De la même façon, des séances spécifiques ont été mises en place avec l'hopital européen de Marseille pour les patients traités pour les cancers colorectaux. Un programme est en cours aussi pour engager les patients en cours de traitement pour un cancer du poumon: «Pour eux, il est en effet particulièrement crucial de pratiquer une activité physique car, pendant le traitement de cette maladie, tout ce qu'on mange se transforme en graisse et les muscles s'atrophient. Il devient alors très difficile de supporter à la fois le traitement et la maladie», explique Jean-Daniel Muller. L'activité physique constitue dans ce cas un soin presque indispensable.

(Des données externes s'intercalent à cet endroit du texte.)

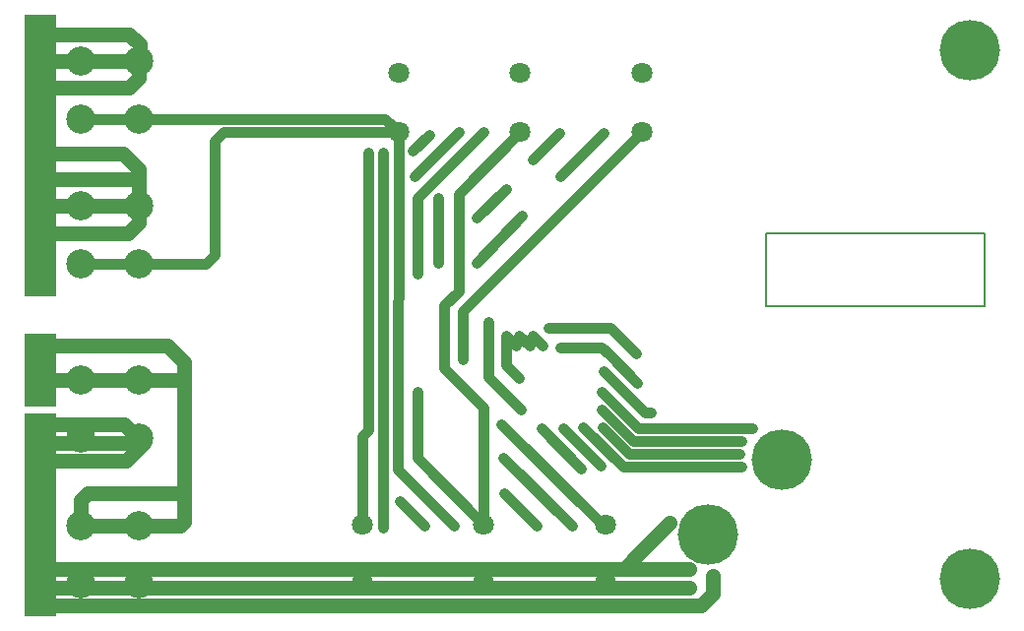
<source format=gbs>
G04*
G04 #@! TF.GenerationSoftware,Altium Limited,Altium Designer,20.2.8 (258)*
G04*
G04 Layer_Color=16711935*
%FSLAX25Y25*%
%MOIN*%
G70*
G04*
G04 #@! TF.SameCoordinates,18C1B9BA-8449-4E8D-A104-6701744B7602*
G04*
G04*
G04 #@! TF.FilePolarity,Negative*
G04*
G01*
G75*
%ADD12C,0.00600*%
%ADD34C,0.03600*%
%ADD36C,0.05000*%
%ADD38R,0.10500X0.24500*%
%ADD40R,0.10500X0.95500*%
%ADD57C,0.07099*%
%ADD58C,0.20485*%
%ADD59C,0.20485*%
%ADD60C,0.09855*%
%ADD70R,0.10500X0.68571*%
D12*
X253200Y107200D02*
Y132000D01*
Y107200D02*
X327000D01*
Y132000D01*
X253200D02*
X327000D01*
D34*
X212000Y71500D02*
X214000D01*
X197500Y93500D02*
X200000Y91000D01*
X209500Y81500D01*
X177000Y66000D02*
X190500Y52500D01*
X179500Y100000D02*
X182500D01*
X183500Y93500D02*
X197500D01*
X200500Y100000D02*
X209000Y91500D01*
X182500Y100000D02*
X200500D01*
X165000Y87500D02*
X169500Y83000D01*
X165000Y87500D02*
Y97500D01*
X159100Y83400D02*
X170000Y72500D01*
X159100Y83400D02*
Y102100D01*
X164000Y56000D02*
X187500Y33000D01*
X150500Y89500D02*
Y93500D01*
X197595Y33405D02*
X198600D01*
X118500Y154000D02*
Y159500D01*
X69429Y166200D02*
X128248D01*
X66500Y163271D02*
X69429Y166200D01*
X66500Y124544D02*
Y163271D01*
X63571Y121615D02*
X66500Y124544D01*
X21015Y121615D02*
X63571D01*
X124136Y170664D02*
X128600Y166200D01*
X21015Y170664D02*
X124136D01*
X142000Y122000D02*
Y144000D01*
X135000Y118500D02*
Y144000D01*
X144100Y107600D02*
X149000Y112500D01*
X135000Y55855D02*
Y78327D01*
X174000Y157000D02*
X183000Y166000D01*
X183500Y151500D02*
X198000Y166000D01*
X155000Y137500D02*
X165000Y147000D01*
X155000Y122000D02*
X170500Y138000D01*
X164500Y44000D02*
X175500Y33000D01*
X163500Y67500D02*
X197595Y33405D01*
X150500Y93500D02*
Y105700D01*
X211000Y166200D01*
X157450Y33405D02*
Y73050D01*
X144100Y86400D02*
X157450Y73050D01*
X144100Y86400D02*
Y107600D01*
X133500Y160000D02*
X139000Y165500D01*
X134000Y151500D02*
X149000Y166500D01*
X135000Y144000D02*
X157500Y166500D01*
X123500Y153500D02*
Y159500D01*
X118500Y65500D02*
Y154000D01*
X116300Y63300D02*
X118500Y65500D01*
X116300Y33405D02*
Y63300D01*
X129000Y41500D02*
X137500Y33000D01*
X128500Y52000D02*
X147500Y33000D01*
X135000Y55855D02*
X157450Y33405D01*
X123500Y32500D02*
Y48500D01*
X149000Y112500D02*
Y145400D01*
X169800Y166200D01*
X123500Y48500D02*
Y153500D01*
X128500Y52000D02*
X128600Y166200D01*
X198000Y85500D02*
X212000Y71500D01*
X184500Y66000D02*
X197000Y53500D01*
X209900Y66100D02*
X248400D01*
X197500Y78500D02*
X209900Y66100D01*
X208200Y61800D02*
X244700D01*
X197500Y72500D02*
X208200Y61800D01*
X206600Y57400D02*
X244100D01*
X197750Y66250D02*
X206600Y57400D01*
X204600Y52900D02*
X244600D01*
X191000Y66500D02*
X204600Y52900D01*
X174000Y97500D02*
X177500Y94000D01*
X165000Y97500D02*
X168500Y94000D01*
X169500Y97500D02*
X173000Y94000D01*
D36*
X227000Y6000D02*
X231000D01*
X235000Y10000D01*
Y16000D01*
X56000Y34500D02*
Y45000D01*
X21015Y33142D02*
X54642D01*
X56000Y34500D01*
X36500Y55000D02*
X42379Y60879D01*
X31000Y55000D02*
X36500D01*
X35757Y67500D02*
X42379Y60879D01*
X31000Y67500D02*
X35757D01*
X31000Y61000D02*
X39143D01*
X10500Y94000D02*
X50500D01*
X56000Y88500D01*
Y82242D02*
Y88500D01*
X8242Y82242D02*
X21015D01*
Y41515D02*
X23500Y44000D01*
X21015Y39515D02*
Y41515D01*
Y33142D02*
Y39515D01*
Y82242D02*
X56000D01*
Y44000D02*
Y82242D01*
X23500Y44000D02*
X56000D01*
X10500Y132000D02*
X37000D01*
X40700Y135700D01*
Y141300D01*
Y150500D02*
Y153800D01*
X10000Y152000D02*
X11500Y150500D01*
X40700D01*
X10000Y159000D02*
X35500D01*
X40700Y153800D01*
Y141300D02*
Y150500D01*
X9700Y141300D02*
X40700D01*
X10500Y181500D02*
X37500D01*
X40700Y184700D01*
Y190349D01*
X10500Y199000D02*
X11000Y199500D01*
X37500D01*
X41000Y196000D01*
Y191000D02*
Y196000D01*
X9849Y190349D02*
X40700D01*
X11000Y61000D02*
X31000D01*
X11000Y67500D02*
X31000D01*
X205000Y18500D02*
X211500Y25000D01*
X10500Y12000D02*
X48500D01*
X11500Y18500D02*
X48500D01*
X185500Y18500D02*
X210500D01*
X185500Y12000D02*
X211500D01*
X144500D02*
X170000D01*
X144500Y18500D02*
X170500D01*
X104500Y12000D02*
X129500D01*
X104500Y18500D02*
X129500D01*
X11000Y55000D02*
X31000D01*
X11000Y6000D02*
X30500D01*
X48500D01*
X170000Y12000D02*
X185500D01*
X170000Y18500D02*
X185500D01*
X129500Y12000D02*
X144500D01*
X129500Y18500D02*
X144500D01*
X48500Y12000D02*
X104500D01*
X48500Y18500D02*
X104500D01*
X48500Y6000D02*
X211500D01*
X227000D01*
X211500Y12000D02*
X227000D01*
X211500Y18500D02*
X227000D01*
X211500Y25000D02*
X220339Y33839D01*
D38*
X7250Y85750D02*
D03*
D40*
Y158250D02*
D03*
D57*
X198600Y13720D02*
D03*
Y33405D02*
D03*
X116300Y13720D02*
D03*
Y33405D02*
D03*
X157450Y13720D02*
D03*
Y33405D02*
D03*
X128600Y186200D02*
D03*
Y166200D02*
D03*
X169800Y186200D02*
D03*
Y166200D02*
D03*
X211000Y186200D02*
D03*
X211000Y166200D02*
D03*
D58*
X233326Y30126D02*
D03*
X258381Y55181D02*
D03*
D59*
X322000Y15000D02*
D03*
Y193900D02*
D03*
D60*
X21015Y13457D02*
D03*
Y33142D02*
D03*
X40700D02*
D03*
Y13457D02*
D03*
Y170664D02*
D03*
Y190349D02*
D03*
X21015D02*
D03*
Y170664D02*
D03*
X40700Y121615D02*
D03*
Y141300D02*
D03*
X21015D02*
D03*
Y121615D02*
D03*
X40700Y62557D02*
D03*
Y82242D02*
D03*
X21015D02*
D03*
Y62557D02*
D03*
D70*
X7250Y36715D02*
D03*
M02*

</source>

Hors du champ de l'oncologie, Siel Bleu a développé d'autres programmes, pour les patients atteints d'obésité, de diabète de type 2 (en tout, 1.000 patients déjà suivis), mais aussi de la maladie d'Alzheimer (5.000 personnes). Pour les concocter, l'association pratique une veille internationale sur le sujet, et a construit un référentiel d'exercices, accessibles via internet à tous ses intervenants, tous diplômés Staps. L'association compte désormais 400 salariés et affiche 10 millions d'euros de chiffre d'affaires.

Mais le casse-tête est aussi financier. Il est plus facile en France de prescrire un médicament que des séances de remise en forme! A chaque nouveau programme, Siel Bleu travaille avec des partenaires locaux, et, une fois les évaluations réalisées, cherche des financements un peu plus pérennes: mutuelles, caisses de retraite, Carsat (caisses d'assurance retraite et de la santé au travail), sponsors privés tels Danone, la Fondation Macif, l'AG2R mondiale, etc.. L'ARS (agence régionale de santé) d'Ile-de-France prend ainsi en charge le programme Actif aux côtés de la mutuelle AG2R ,qui s'est engagée pour trois ans avec l'Institut Curie. Des financements toujours acrobatiques et précaires, car la gymnatisque thérapeutique n'est pas encore prescrite sur ordonnance! «L'activité physique présente pourtant l'un des meilleurs rapports qualité/prix thérapeutiques: Activ revient ainsi à seulement 650 euros par patiente», regrette le docteur Claude Boiron, qui poursuit:

«Les mutuelles sont assez sensibles à ces initiatives, car elles en voient le résultat sur la santé des personnes concernées et leur aptitude à retourner au travail. Mais elles hésitent à prendre en charge des programmes proposés uniquement dans certains établissements. C'est pourquoi nous essayons, via Unicancer (groupement des centres de lutte contre le cancer), de populariser ce programme sur tout le territoire.»

Mais avant de convaincre financeurs et patients, les hôpitaux doivent aussi convaincre... les prescripteurs, autrement dit les oncologues. «Nous nous rendons compte qu'ils ne parlent pas tous d'Activ à toutes les patientes susceptibles d'en tirer bénéfice, écartant parfois implicitement celles dont ils pensent, à tort ou à raison, qu'elles ne le suivraient pas. Les représentations ont parfois la vie dure», constate le Dr Boiron.

De son côté, l'association Siel Bleu va incessamment lancer un institut de recherches à Strasbourg, l'institut Siel Bleu, consacré aux thérapeutiques non médicamenteuses et qui tentera, encore plus qu'aujourd'hui, d'asseoir tous les programmes sur des données scientifiques susceptibles de convaincre autorités et financeurs.